Abdullah, Direktur Walhi Jambi mengatakan, ada beberapa poin penting tertuang dalam materi gugatan ganti rugi Rp200 miliar.

Hakim mediator Partono bilang, berbeda dengan sidang-sidang pemerikasan sebelumnya, PBP tak pernah hadir, di sidang mediasi ini hadir.

“Kuasa hukum PBP, PDIW, menghadiri sidang. Kuasa hukum KLHK tidak hadir karena PPKM. Walhi memberikan tanggapan perihal draf usulan perdamaian tergugat.”

PBP juga memberikan draf usulan perdamaian yang disempurnakan. KLHK belum memberikan draf mereka. Berdasarkan info dari panitera, mereka akan memberikan draf via email atau e-court. “Dan akan dilakukan pengecekan ke lokasi kedua perusahaan.”

Selain tuntutan nilai kerugian, kata Abdullah, KLHK juga harus evaluasi dua perusahaan dan diberikan sanksi oleh Gubernur menurut UU Perlindungan dan Pengelolaan Lingkungan Hidup.

- Materi yang Disediakan:

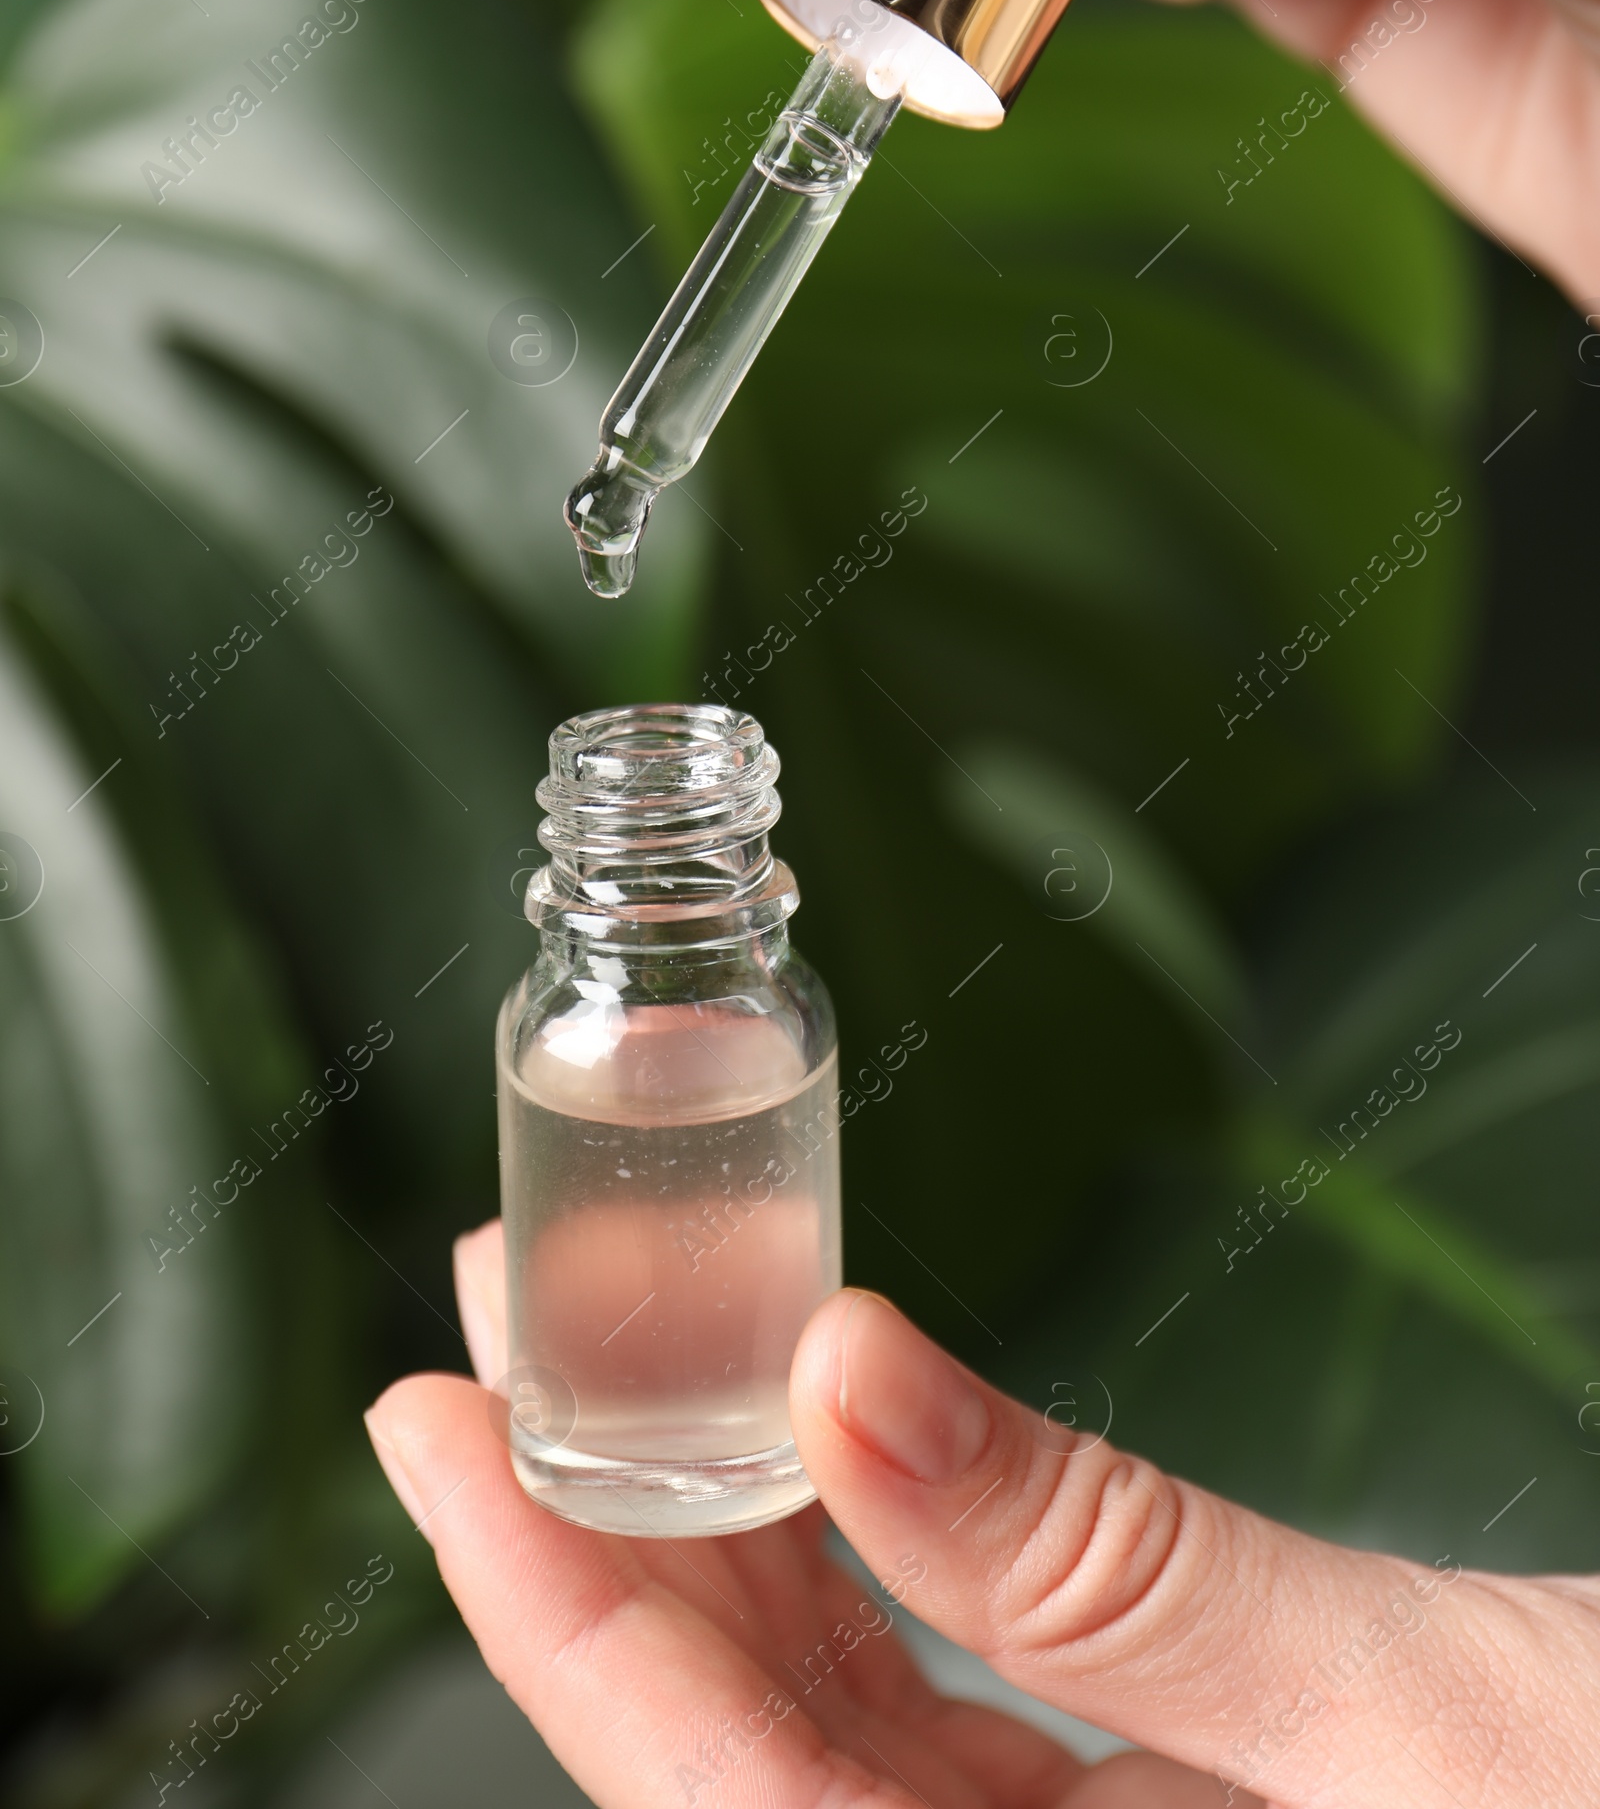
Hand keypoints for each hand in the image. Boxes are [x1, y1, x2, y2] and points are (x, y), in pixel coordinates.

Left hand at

- Tugas Latihan:
**a.** Berapa nilai gugatan ganti rugi yang disebutkan dalam teks tentang gugatan Walhi Jambi?
**b.** Sunting teks tentang gugatan Walhi Jambi dengan menuliskan kembali bagiannya dari "PBP juga memberikan" sampai "Pengelolaan Lingkungan Hidup.", lalu ganti "draf" dengan "rancangan".

- Jawaban Latihan:
**a.** Rp200 miliar.

**b.**
PBP juga memberikan rancangan usulan perdamaian yang disempurnakan. KLHK belum memberikan rancangan mereka. Berdasarkan info dari panitera, mereka akan memberikan rancangan via email atau e-court. “Dan akan dilakukan pengecekan ke lokasi kedua perusahaan.”

Selain tuntutan nilai kerugian, kata Abdullah, KLHK juga harus evaluasi dua perusahaan dan diberikan sanksi oleh Gubernur menurut UU Perlindungan dan Pengelolaan Lingkungan Hidup.